Reconsidering the use of urine drug testing in reproductive settings.

机构信息

Division of Addiction Medicine, Johns Hopkins University School of Medicine, Baltimore, MD (Dr Martinez).

Advancing New Standards in Reproductive Health, Department of Obstetrics, Gynecology and Reproductive Sciences, University of California, San Francisco, Oakland, CA (Dr Roberts).

出版信息

Am J Obstet Gynecol MFM. 2023 Dec;5(12):101206. doi: 10.1016/j.ajogmf.2023.101206. Epub 2023 Oct 21.

Abstract

The urine drug test is ubiquitous within reproductive healthcare settings. Although the test can have evidence-based use for a patient and clinician, in practice, it is often applied in ways that are driven by bias and stigma, do not correctly inform decisions about clinical aspects of patient care, and cause devastating ripple effects through social and legal systems. This paper proposes a framework of guiding questions to prompt reflection on (1) the question the clinical team is trying to answer, (2) whether a urine drug test answers the question at hand, (3) how testing benefits compare with the associated risks, (4) a more effective tool for clinical decision-making if the urine drug test does not meet the standards for use, and (5) individual and institutional biases affecting decision-making.
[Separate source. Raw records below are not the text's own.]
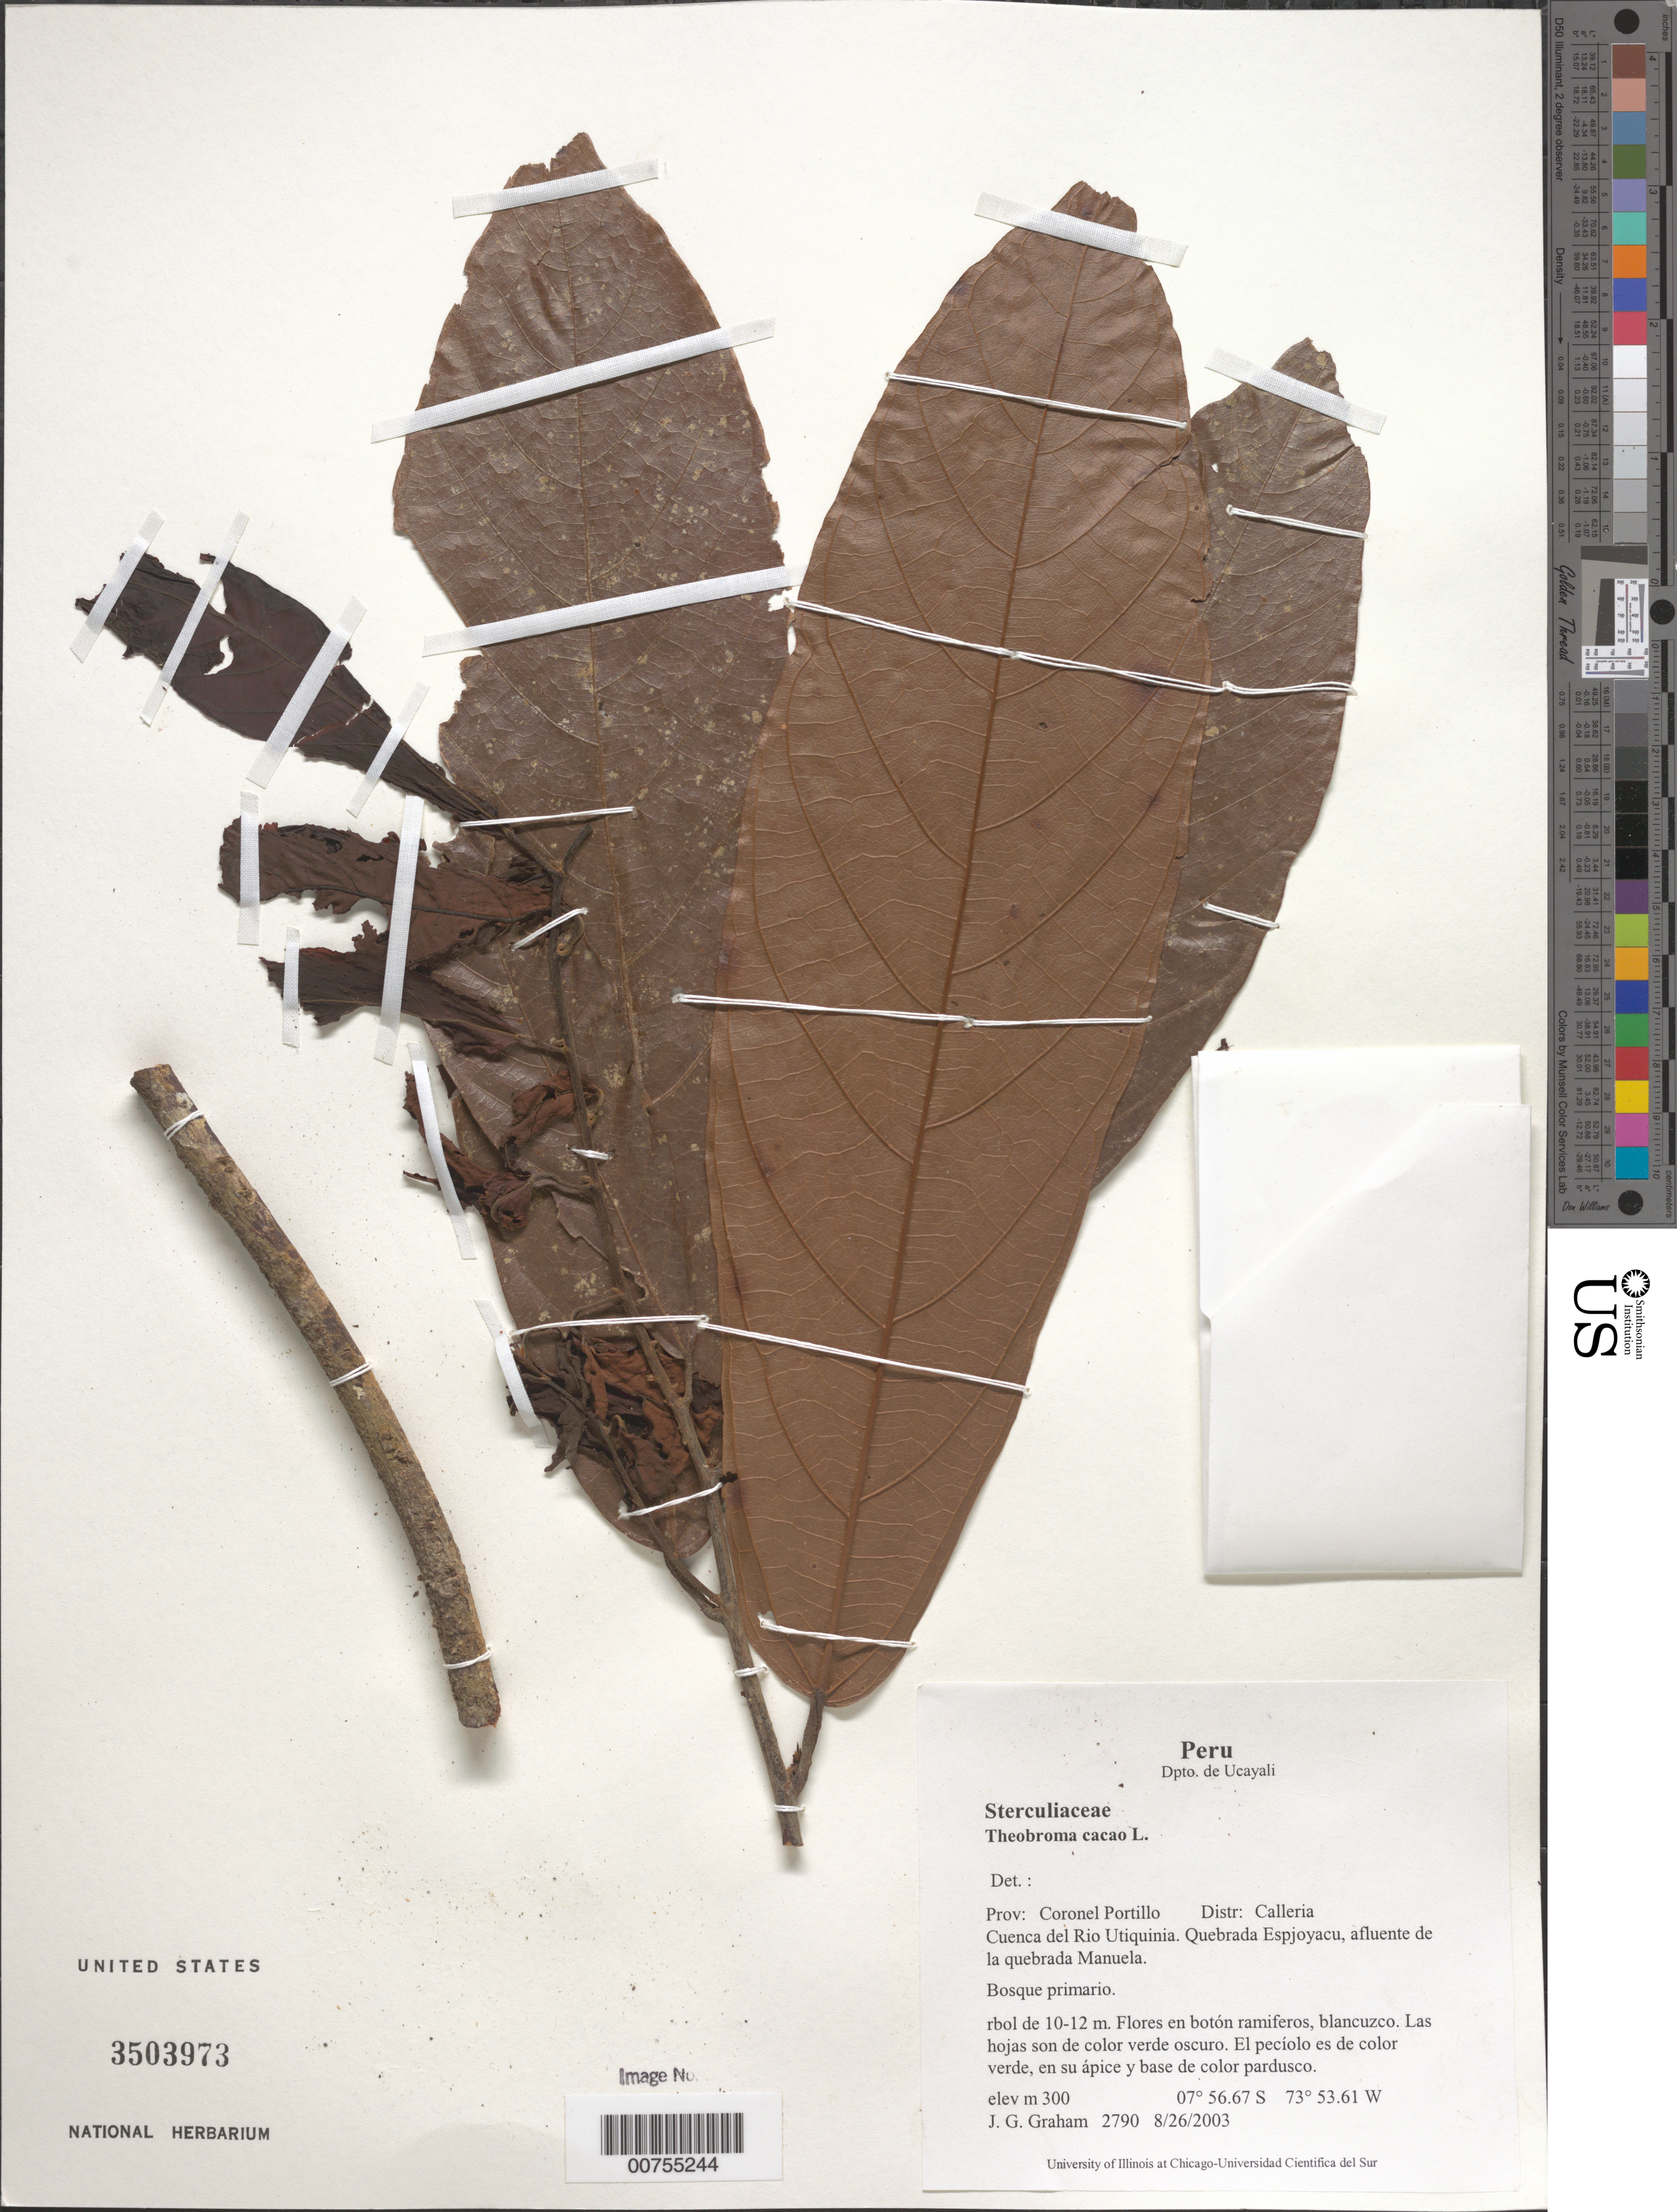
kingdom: Plantae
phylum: Tracheophyta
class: Magnoliopsida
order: Malvales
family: Malvaceae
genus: Theobroma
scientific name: Theobroma cacao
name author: L.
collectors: J. Graham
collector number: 2790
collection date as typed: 26 Aug 2003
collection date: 2003-08-26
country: Peru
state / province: Ucayali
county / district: Coronel Portillo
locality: Cuenca del Río Utiquinia. Quebrada Espjoyacu, afluente de la quebrada Manuela.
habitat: Bosque primario.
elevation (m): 300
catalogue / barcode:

We demonstrate the use of this framework using 3 common uses of the urine drug test within abortion care and labor and delivery settings.

摘要

尿液药物检测在生殖保健领域无处不在。尽管该检测对于患者和临床医生具有基于证据的用途,但实际上,它经常被应用于受到偏见和污名化驱动的方式,无法正确为患者护理的临床方面的决策提供信息,并且通过社会和法律系统产生破坏性的连锁反应。本文提出了一个指导问题框架,以促使人们思考:(1)临床团队试图回答的问题;(2)尿液药物检测是否回答了当前问题;(3)检测的益处与相关风险相比如何;(4)如果尿液药物检测不符合使用标准,用于临床决策的更有效工具;(5)影响决策的个人和机构偏见。我们使用堕胎护理和分娩设置中尿液药物检测的 3 种常见用途来演示该框架的使用。